A whole of life policy insures the total liability, where the date of liability (death) is an unknown, a whole of life policy can be affected which will ultimately pay out on death. There are three forms of whole of life policy a”guaranteed policy” “maximum life cover” and “balanced life cover”

“Guaranteed Policy” is a fixed premium and fixed sum assured with no investment element.
“Maximum life cover” is initially cheaper as most of the premiums go towards life cover, the rest is invested. However, there will be a 10-year review at which time the premium will increase, sometimes substantially.
“Balanced cover” is initially much more expensive but is unlikely to increase in price at the review as part of the premium is used towards increased costs as you get older.
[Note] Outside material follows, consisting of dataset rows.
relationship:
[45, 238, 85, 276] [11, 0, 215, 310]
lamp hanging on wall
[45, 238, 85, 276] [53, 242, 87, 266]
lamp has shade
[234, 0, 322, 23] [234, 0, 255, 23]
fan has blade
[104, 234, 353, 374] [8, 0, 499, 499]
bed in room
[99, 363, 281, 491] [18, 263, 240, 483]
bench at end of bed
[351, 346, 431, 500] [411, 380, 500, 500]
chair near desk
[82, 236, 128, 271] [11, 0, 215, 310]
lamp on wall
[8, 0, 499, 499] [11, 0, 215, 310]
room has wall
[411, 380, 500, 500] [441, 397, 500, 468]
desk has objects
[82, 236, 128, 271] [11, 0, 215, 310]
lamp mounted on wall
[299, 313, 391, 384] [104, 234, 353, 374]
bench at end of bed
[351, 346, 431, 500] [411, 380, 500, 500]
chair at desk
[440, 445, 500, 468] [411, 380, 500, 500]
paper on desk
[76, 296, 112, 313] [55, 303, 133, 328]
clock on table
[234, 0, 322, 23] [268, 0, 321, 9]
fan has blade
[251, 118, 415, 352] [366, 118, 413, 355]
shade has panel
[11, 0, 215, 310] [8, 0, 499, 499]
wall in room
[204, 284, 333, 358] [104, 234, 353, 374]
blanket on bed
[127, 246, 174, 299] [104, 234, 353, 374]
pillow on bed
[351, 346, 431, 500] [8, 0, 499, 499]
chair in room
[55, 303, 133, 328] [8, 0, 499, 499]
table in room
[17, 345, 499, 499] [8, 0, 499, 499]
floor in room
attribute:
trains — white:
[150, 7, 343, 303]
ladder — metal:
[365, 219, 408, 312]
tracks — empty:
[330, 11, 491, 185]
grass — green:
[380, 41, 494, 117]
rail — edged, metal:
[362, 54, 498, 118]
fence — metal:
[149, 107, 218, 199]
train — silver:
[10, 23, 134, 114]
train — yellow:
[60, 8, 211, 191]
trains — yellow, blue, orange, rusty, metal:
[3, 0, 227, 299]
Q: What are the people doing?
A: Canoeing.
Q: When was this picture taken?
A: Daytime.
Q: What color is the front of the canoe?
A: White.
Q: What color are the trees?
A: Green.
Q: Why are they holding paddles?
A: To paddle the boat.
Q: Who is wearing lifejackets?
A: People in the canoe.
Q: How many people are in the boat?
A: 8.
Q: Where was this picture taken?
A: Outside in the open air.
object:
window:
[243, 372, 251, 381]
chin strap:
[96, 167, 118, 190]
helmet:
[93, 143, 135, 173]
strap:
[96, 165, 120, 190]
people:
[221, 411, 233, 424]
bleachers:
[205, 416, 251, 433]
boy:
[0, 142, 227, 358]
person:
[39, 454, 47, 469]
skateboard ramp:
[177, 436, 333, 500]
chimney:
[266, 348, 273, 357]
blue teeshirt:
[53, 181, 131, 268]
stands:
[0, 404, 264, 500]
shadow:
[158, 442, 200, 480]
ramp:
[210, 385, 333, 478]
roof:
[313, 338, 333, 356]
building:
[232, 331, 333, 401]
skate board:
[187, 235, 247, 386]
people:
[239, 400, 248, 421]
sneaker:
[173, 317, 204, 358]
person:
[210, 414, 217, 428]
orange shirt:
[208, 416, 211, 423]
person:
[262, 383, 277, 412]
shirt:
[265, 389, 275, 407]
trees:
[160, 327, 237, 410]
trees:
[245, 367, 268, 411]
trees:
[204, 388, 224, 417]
Seven-year rule / Gift intervivos policy

If a gift is given this value will not leave the estate for 7 years, which leaves a potential liability over this period. A 7-year insurance policy covering the tax liability of the gift will cover the tax liability immediately. A gift intervivos policy will reduce in line with the 7-year rule making the insurance policy cheaper – however, this only works on gifts over the nil rate band, any gift up to the nil rate band must be insured on a 7-year level term. This is because when gifts are assessed, they are used to fill up the Nil Rate Band first where taper relief is not a factor – therefore only gifts above the Nil Rate Band receive taper relief.